How do you differentiate f(x)=e^sqrt(1/x^2-x) using the chain rule.?

2 Answers
Aug 11, 2018

dy/dx = e^(sqrt(1/x - x^2)) . (1/(2sqrt(1/x - x^2))(-1/x^2-2x))

Explanation:

Given,
f(x)=e^sqrt(1/x^2 -x)
Let
y=f(x)
Then,
y=e^sqrt(1/x^2 -x)
Let,
u=sqrt(1/x - x^2)
Then,
y=e^u
Differentiating both sides, wrt x

dy/dx = e^u . (du)/(dx)

Now,
u=sqrt(1/x - x^2)

Let,
v=1/x - x^2
Then,
u=sqrtv
Differentiating both sides, wrt x

(du)/(dx) = 1/(2sqrtv)(dv)/(dx)

Thus,

dy/dx = e^u 1/(2sqrtv)(dv)/(dx)
Again,

v =1/x - x^2
Let
r = 1/x
Differentiating wrt x
(dv)/(dx)=-1/x^2
s = x^2
Differentiating wrt x
(ds)/(dx)=2x
now,
v=r-s

Differentiating wrt x
(dv)/(dx)=(dr)/(dx)-(ds)/(dx)
Thus,
(dv)/(dx)=-1/x^2-2x
Substituting for v & (dv)/(dx) in (du)/(dx)

(du)/(dx) = 1/(2sqrtv)(dv)/(dx)
(du)/(dx) = 1/(2sqrt(1/x - x^2))(-1/x^2-2x)

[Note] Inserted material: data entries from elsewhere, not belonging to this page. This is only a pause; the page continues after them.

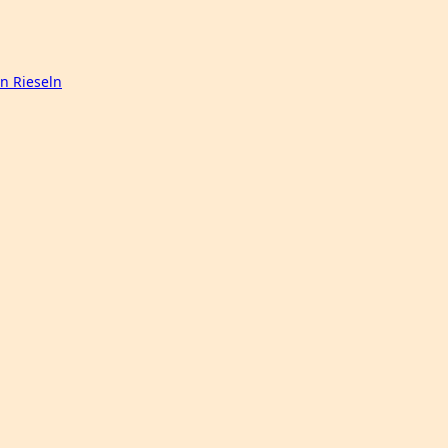
n Rieseln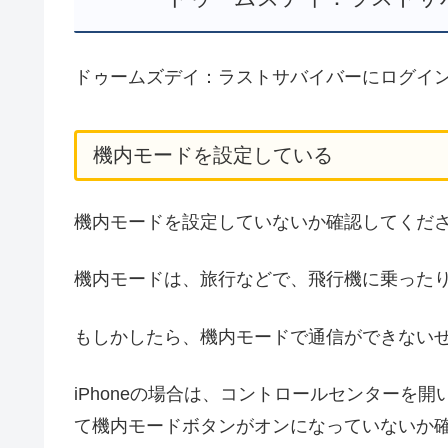
ドゥームズデイ：ラストサバイバーにログイ
機内モードを設定している
機内モードを設定していないか確認してくだ
機内モードは、旅行などで、飛行機に乗った
もしかしたら、機内モードで通信ができない
iPhoneの場合は、コントロールセンターを開
て機内モードボタンがオンになっていないか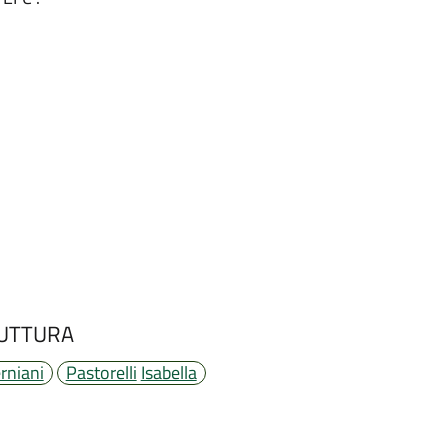
UTTURA
rniani
Pastorelli
Isabella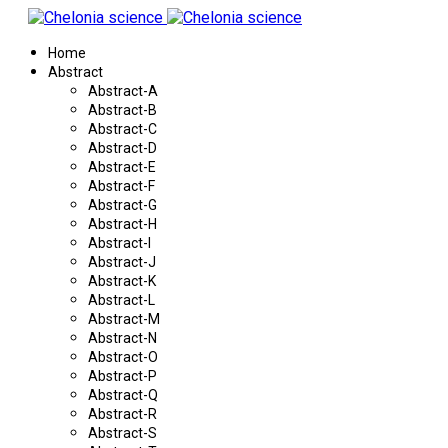
Home
Abstract
Abstract-A
Abstract-B
Abstract-C
Abstract-D
Abstract-E
Abstract-F
Abstract-G
Abstract-H
Abstract-I
Abstract-J
Abstract-K
Abstract-L
Abstract-M
Abstract-N
Abstract-O
Abstract-P
Abstract-Q
Abstract-R
Abstract-S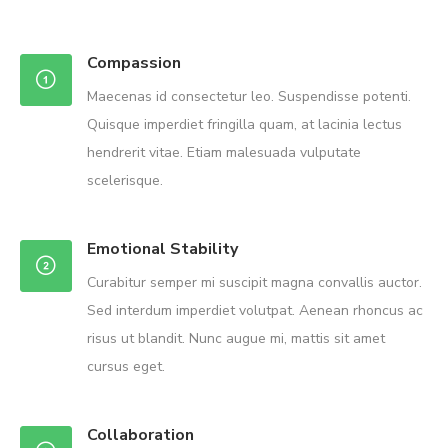
Compassion
Maecenas id consectetur leo. Suspendisse potenti.
Quisque imperdiet fringilla quam, at lacinia lectus
hendrerit vitae. Etiam malesuada vulputate
scelerisque.
Emotional Stability
Curabitur semper mi suscipit magna convallis auctor.
Sed interdum imperdiet volutpat. Aenean rhoncus ac
risus ut blandit. Nunc augue mi, mattis sit amet
cursus eget.
Collaboration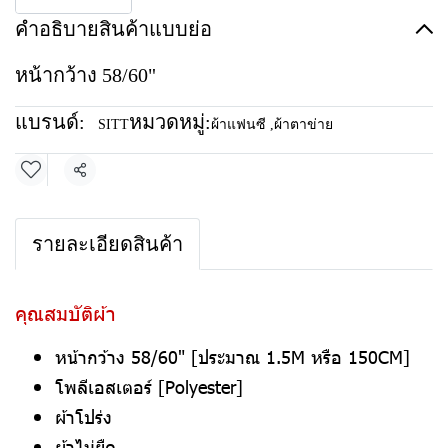
คำอธิบายสินค้าแบบย่อ
หน้ากว้าง 58/60"
แบรนด์:
หมวดหมู่:
SITT
ผ้าแฟนซี
,
ผ้าตาข่าย
แชร์
รายละเอียดสินค้า
คุณสมบัติผ้า
หน้ากว้าง 58/60" [ประมาณ 1.5M หรือ 150CM]
โพลีเอสเตอร์ [Polyester]
ผ้าโปร่ง
ผ้าไม่ยืด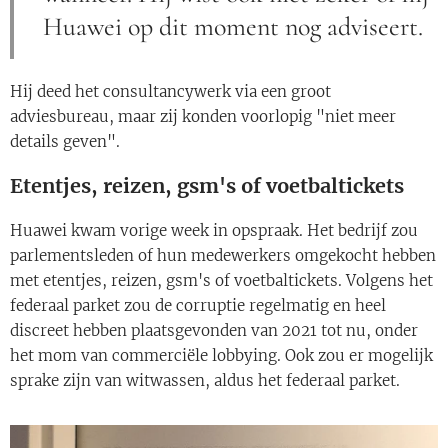
Huawei op dit moment nog adviseert.
Hij deed het consultancywerk via een groot
adviesbureau, maar zij konden voorlopig "niet meer
details geven".
Etentjes, reizen, gsm's of voetbaltickets
Huawei kwam vorige week in opspraak. Het bedrijf zou
parlementsleden of hun medewerkers omgekocht hebben
met etentjes, reizen, gsm's of voetbaltickets. Volgens het
federaal parket zou de corruptie regelmatig en heel
discreet hebben plaatsgevonden van 2021 tot nu, onder
het mom van commerciële lobbying. Ook zou er mogelijk
sprake zijn van witwassen, aldus het federaal parket.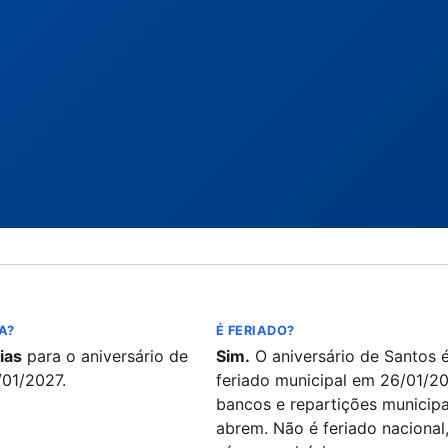
A?
É FERIADO?
ias
para o aniversário de
Sim.
O aniversário de Santos 
/01/2027.
feriado municipal em 26/01/20
bancos e repartições municipa
abrem. Não é feriado nacional,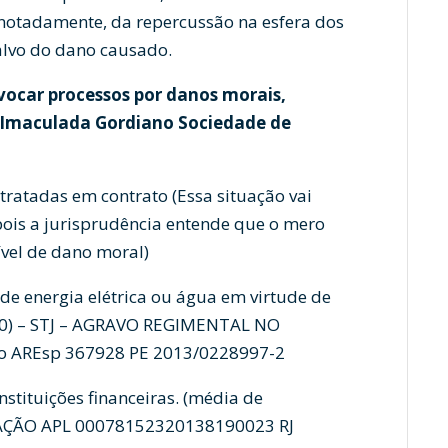
notadamente, da repercussão na esfera dos
alvo do dano causado.
vocar processos por danos morais,
 Imaculada Gordiano Sociedade de
ratadas em contrato (Essa situação vai
pois a jurisprudência entende que o mero
vel de dano moral)
e energia elétrica ou água em virtude de
,00) – STJ – AGRAVO REGIMENTAL NO
 AREsp 367928 PE 2013/0228997-2
nstituições financeiras. (média de
PELAÇÃO APL 00078152320138190023 RJ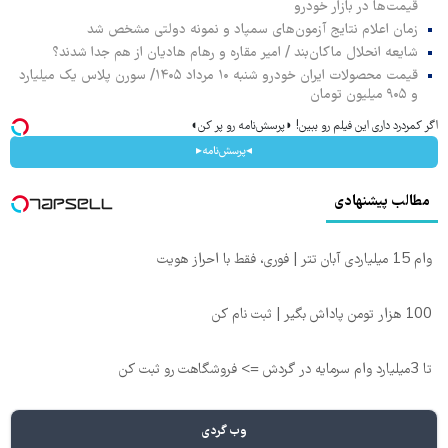
قیمت‌ها در بازار خودرو
زمان اعلام نتایج آزمون‌های سمپاد و نمونه دولتی مشخص شد
شایعه انحلال ماکان‌بند / امیر مقاره و رهام هادیان از هم جدا شدند؟
قیمت محصولات ایران خودرو شنبه ۱۰ مرداد ۱۴۰۵/ سورن پلاس یک میلیارد
و ۹۰۵ میلیون تومان
اگر کمردرد داری این فیلم رو ببین! ◗پرسش‌نامه رو پر کن◖
◂پرسش‌نامه▸
مطالب پیشنهادی
وام 15 میلیاردی آبان تتر | فوری، فقط با احراز هویت
100 هزار تومن پاداش بگیر | ثبت نام کن
تا 3میلیارد وام سرمایه در گردش => فروشگاهت رو ثبت کن
وب گردی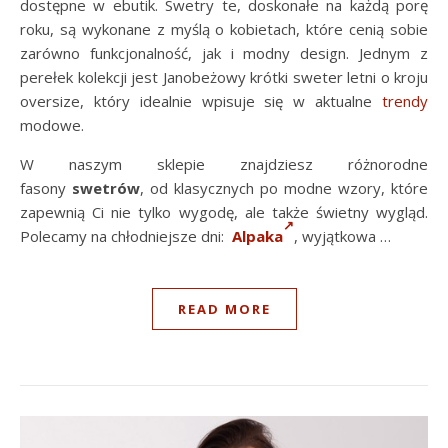
dostępne w ebutik. Swetry te, doskonałe na każdą porę
roku, są wykonane z myślą o kobietach, które cenią sobie
zarówno funkcjonalność, jak i modny design. Jednym z
perełek kolekcji jest Janobeżowy krótki sweter letni o kroju
oversize, który idealnie wpisuje się w aktualne
trendy
modowe.
W naszym sklepie znajdziesz różnorodne
fasony
swetrów
, od klasycznych po modne wzory, które
zapewnią Ci nie tylko wygodę, ale także świetny wygląd.
Polecamy na chłodniejsze dni:
Alpaka
, wyjątkowa …
READ MORE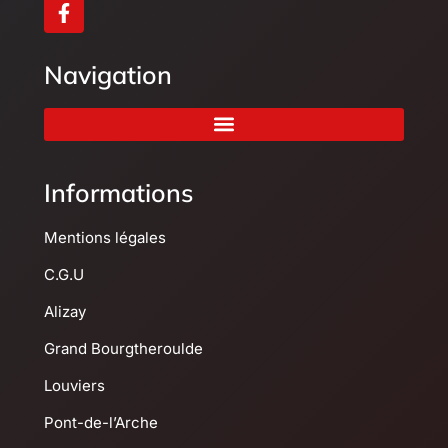
Navigation
Informations
Mentions légales
C.G.U
Alizay
Grand Bourgtheroulde
Louviers
Pont-de-l’Arche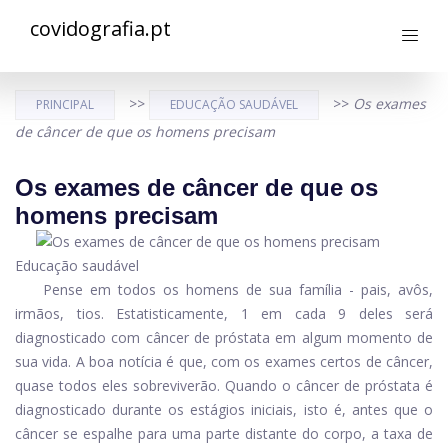
covidografia.pt
>>
>>
Os exames
PRINCIPAL
EDUCAÇÃO SAUDÁVEL
de câncer de que os homens precisam
Os exames de câncer de que os
homens precisam
Educação saudável
Pense em todos os homens de sua família - pais, avôs,
irmãos, tios. Estatisticamente, 1 em cada 9 deles será
diagnosticado com câncer de próstata em algum momento de
sua vida. A boa notícia é que, com os exames certos de câncer,
quase todos eles sobreviverão. Quando o câncer de próstata é
diagnosticado durante os estágios iniciais, isto é, antes que o
câncer se espalhe para uma parte distante do corpo, a taxa de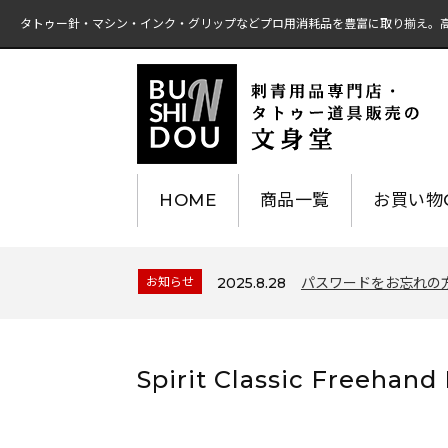
タトゥー針・マシン・インク・グリップなどプロ用消耗品を豊富に取り揃え。
HOME
商品一覧
お買い物G
お知らせ
2025.8.28
パスワードをお忘れの
Spirit Classic Freehand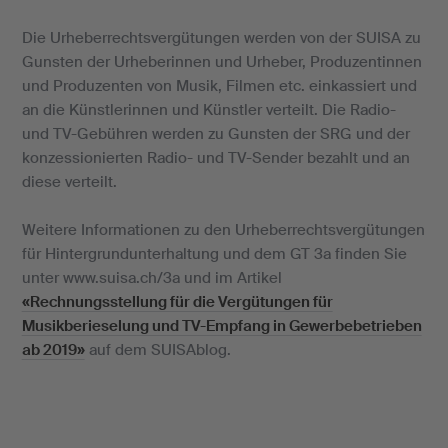
Die Urheberrechtsvergütungen werden von der SUISA zu
Gunsten der Urheberinnen und Urheber, Produzentinnen
und Produzenten von Musik, Filmen etc. einkassiert und
an die Künstlerinnen und Künstler verteilt. Die Radio-
und TV-Gebühren werden zu Gunsten der SRG und der
konzessionierten Radio- und TV-Sender bezahlt und an
diese verteilt.
Weitere Informationen zu den Urheberrechtsvergütungen
für Hintergrundunterhaltung und dem GT 3a finden Sie
unter www.suisa.ch/3a und im Artikel
«Rechnungsstellung für die Vergütungen für
Musikberieselung und TV-Empfang in Gewerbebetrieben
ab 2019»
auf dem SUISAblog.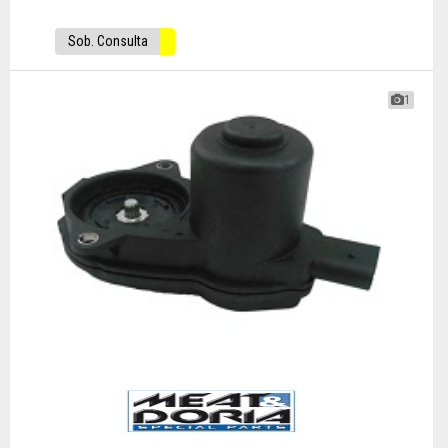
Sob. Consulta
1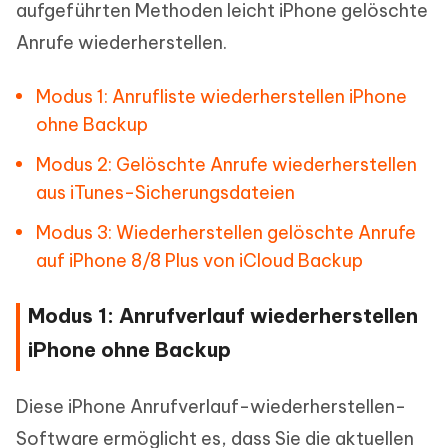
aufgeführten Methoden leicht iPhone gelöschte
Anrufe wiederherstellen.
Modus 1: Anrufliste wiederherstellen iPhone
ohne Backup
Modus 2: Gelöschte Anrufe wiederherstellen
aus iTunes-Sicherungsdateien
Modus 3: Wiederherstellen gelöschte Anrufe
auf iPhone 8/8 Plus von iCloud Backup
Modus 1: Anrufverlauf wiederherstellen
iPhone ohne Backup
Diese iPhone Anrufverlauf-wiederherstellen-
Software ermöglicht es, dass Sie die aktuellen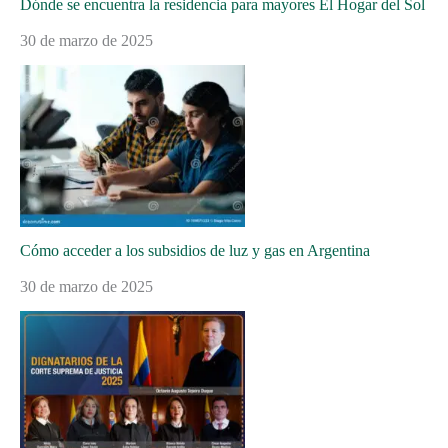
Dónde se encuentra la residencia para mayores El Hogar del Sol
30 de marzo de 2025
Cómo acceder a los subsidios de luz y gas en Argentina
30 de marzo de 2025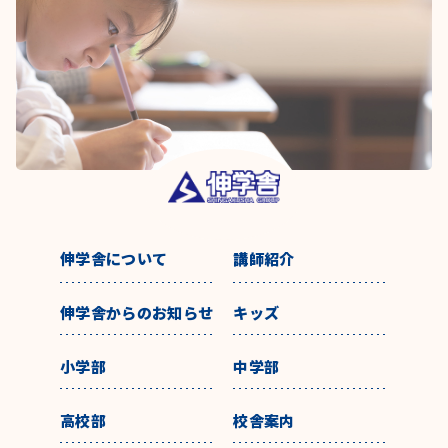
伸学舎について
講師紹介
伸学舎からのお知らせ
キッズ
小学部
中学部
高校部
校舎案内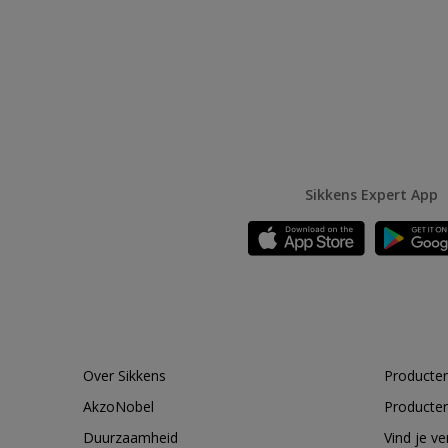
Sikkens Expert App
Over Sikkens
Producten
AkzoNobel
Producten
Duurzaamheid
Vind je v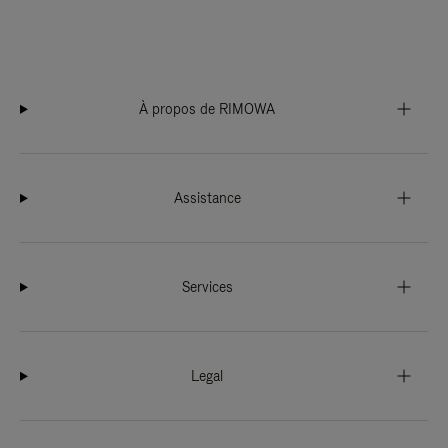
À propos de RIMOWA
Assistance
Services
Legal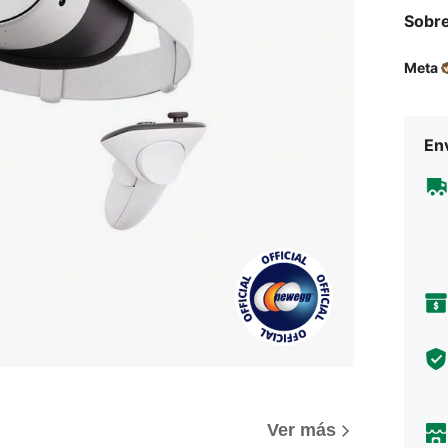
Sobre
Meta
Env
Ver más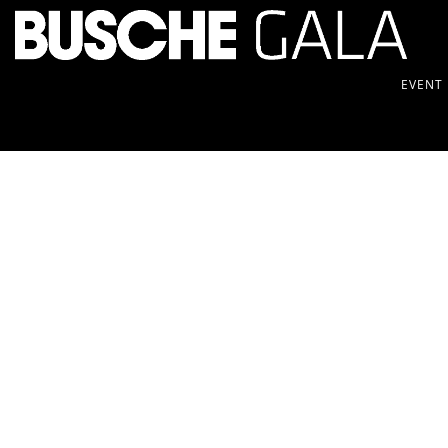
EVENT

Substituting for u & (du)/(dx) in dy/dx

dy/dx = e^u . (du)/(dx)

dy/dx = e^(sqrt(1/x - x^2)) . (1/(2sqrt(1/x - x^2))(-1/x^2-2x))

Aug 11, 2018

:.(dy)/(dx)=-1/2(2/x^3+1)e^sqrt(1/x^2-x)/sqrt(1/x^2-x)

Explanation:

Here ,

f(x)=y=e^sqrt(1/x^2-x)

Let ,

y=e^u , u=sqrtv and v=1/x^2-x=x^-2-x

(dy)/(dx)=e^u , (du)/(dv)=1/(2sqrtv) and (dv)/(dx)=-2x^-3-1=(-2)/x^3-1

Using Chain Rule:

color(blue)((dy)/(dx)=(dy)/(du)*(du)/(dv)(dv)/(dx)

(dy)/(dx)=e^u 1/(2sqrtv)(-2/x^3-1)

Subst. back u=sqrtv

(dy)/(dx)=e^sqrtv 1/(2sqrtv)(-2/x^3-1)

Now ,subst. v=1/x^2-x

:.(dy)/(dx)=e^sqrt(1/x^2-x)1/(2sqrt(1/x^2-x))(-2/x^3-1)

:.(dy)/(dx)=-1/2(2/x^3+1)e^sqrt(1/x^2-x)/sqrt(1/x^2-x)